Texto do exercício —
§ §
Condiscipulo era d’este Infante, nas licções de Pedro Nunes, um moço de nobre ascendencia, filho segundo de uma grande Casa, onde, como em muitas outras illustres, as lettras eram um segundo morgado, e que, levemente excentrico, revelara desde pequeno um assombroso engenho, e um caracter de rija tempera, que a Historia havia de eternizar nas pedras das fortalezas da India; nas phrases emphaticamente lapidares de Jacintho Freire de Andrade; nas paginas dos Roteiros celebres, nas estancias da Villa de Almada ou nas penedias e bosques silvestres de Penha Verde, para onde se retirava, escondendo soffregamente a lua de mel com uma prima, ou fugindo «com antecipada velhice» ás ambições da Côrte. Arredío e avesso a seducções mundanas, mais ambicioso de gloria que de mercês, e preferindo a honra a honrarias, se não era mimoso na aula régia, onde El-Rei D. João III «que o amava por valoroso, lhe era comtudo pouco affecto, por altivo,» foi tido em alto apreço na aula de Pedro Nunes, onde acompanhava o Infante D. Luiz, de quem foi intimo, e de quem, no fim da vida, havia de receber, com os emboras pela victoria, aquella famosa carta que começa: «Honrado Viso Rei!...»
§ §
Ação necessária 1 —
Responda sobre o texto do colega de estudos do Infante D. Luiz:
(a) Quem dava as lições que os dois frequentavam?
(b) Segundo o texto, por que D. João III tinha pouco afeto por esse moço?
(c) Com que palavras começa a carta que ele recebeu do Infante D. Luiz no fim da vida?
Ação necessária 2 —
Continue o texto sobre o colega de estudos do Infante D. Luiz depois da última frase.

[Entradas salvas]
§ §
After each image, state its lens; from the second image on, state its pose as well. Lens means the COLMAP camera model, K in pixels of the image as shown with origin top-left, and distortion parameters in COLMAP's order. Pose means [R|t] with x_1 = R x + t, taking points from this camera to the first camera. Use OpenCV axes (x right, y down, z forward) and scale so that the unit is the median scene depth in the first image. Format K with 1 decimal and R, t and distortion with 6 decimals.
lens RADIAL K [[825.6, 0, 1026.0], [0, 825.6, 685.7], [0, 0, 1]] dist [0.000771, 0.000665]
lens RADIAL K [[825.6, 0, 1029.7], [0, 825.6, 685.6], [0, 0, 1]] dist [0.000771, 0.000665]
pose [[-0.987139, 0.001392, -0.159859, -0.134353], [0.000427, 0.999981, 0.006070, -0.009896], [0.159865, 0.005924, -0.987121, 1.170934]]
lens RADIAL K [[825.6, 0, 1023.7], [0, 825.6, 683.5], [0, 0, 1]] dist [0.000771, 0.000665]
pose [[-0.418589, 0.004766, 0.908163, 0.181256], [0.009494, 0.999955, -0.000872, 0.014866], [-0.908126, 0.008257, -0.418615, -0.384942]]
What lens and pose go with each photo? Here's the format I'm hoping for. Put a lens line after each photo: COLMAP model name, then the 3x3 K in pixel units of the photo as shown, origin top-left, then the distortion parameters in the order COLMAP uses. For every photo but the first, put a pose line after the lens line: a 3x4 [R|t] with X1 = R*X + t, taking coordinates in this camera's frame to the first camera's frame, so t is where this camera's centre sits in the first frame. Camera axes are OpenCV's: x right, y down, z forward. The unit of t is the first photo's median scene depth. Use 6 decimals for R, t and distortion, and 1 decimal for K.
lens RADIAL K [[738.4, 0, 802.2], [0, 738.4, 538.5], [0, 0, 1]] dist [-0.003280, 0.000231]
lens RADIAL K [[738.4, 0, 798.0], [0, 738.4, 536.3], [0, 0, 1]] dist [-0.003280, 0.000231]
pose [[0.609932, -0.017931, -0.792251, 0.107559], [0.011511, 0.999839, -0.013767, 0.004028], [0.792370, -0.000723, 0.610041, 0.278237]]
§ §
Resposta final 1 —
(a) Pedro Nunes.
(b) Por ele ser altivo.
(c) «Honrado Viso Rei!...»

Resposta final 2 —
Porque aquelle rapaz, que ouvia com tão grande proveito a exposição das doutrinas do Cosmographo e que havia d’ellas tirar noções para escrever, «nas horas que lhe perdoavam os cuidados da guerra, a descripção das Costas da India, signalando baixos e recifes, a altura da elevação do Polo em que estão as cidades, restingas, angras e enseadas, as monções dos ventos, condições das marés arrumando as linhas em taboas differentes; tudo com tão miuda geographia que o podera esta só obra fazer conhecido se já o não fôra, tanto pelo valor militar», esse rapaz, era o futuro heroe do Diu, era—D. João de Castro!

A ligação intellectual entre os dois grandes vultos que foram o Infante D. Luiz e D. João de Castro, e a influencia de cada um nas sciencias do seu tempo, dariam ensejo para um capitulo interessante, que seria todo em louvor e exaltação dos merecimentos do mestre commum, o mathematico Nunes.


Outros discipulos teve elle, por diversos motivos attrahentes, e que dariam tambem pretexto a pittorescos quadros evocativos da epocha, se seguissemos em imaginação o doutor envergando o seu gibão de bombazina parda, montado em mula pacata, caminhando pelas congostas e viellas da Lisboa mourisca, em direcção á Alcaçava, onde El-Rei residia ainda, emquanto não se terminavam as obras dos Paços da Ribeira.

Nos aposentos reaes esperavam os Infantesinhos. E, chegado alli, levemente curvado pelo habito do estudo, vel-o-hiamos dobrar o joelho perante esses pequenos Infantes que, uns mais rebeldes, outros menos, lhe ouviam as praticas.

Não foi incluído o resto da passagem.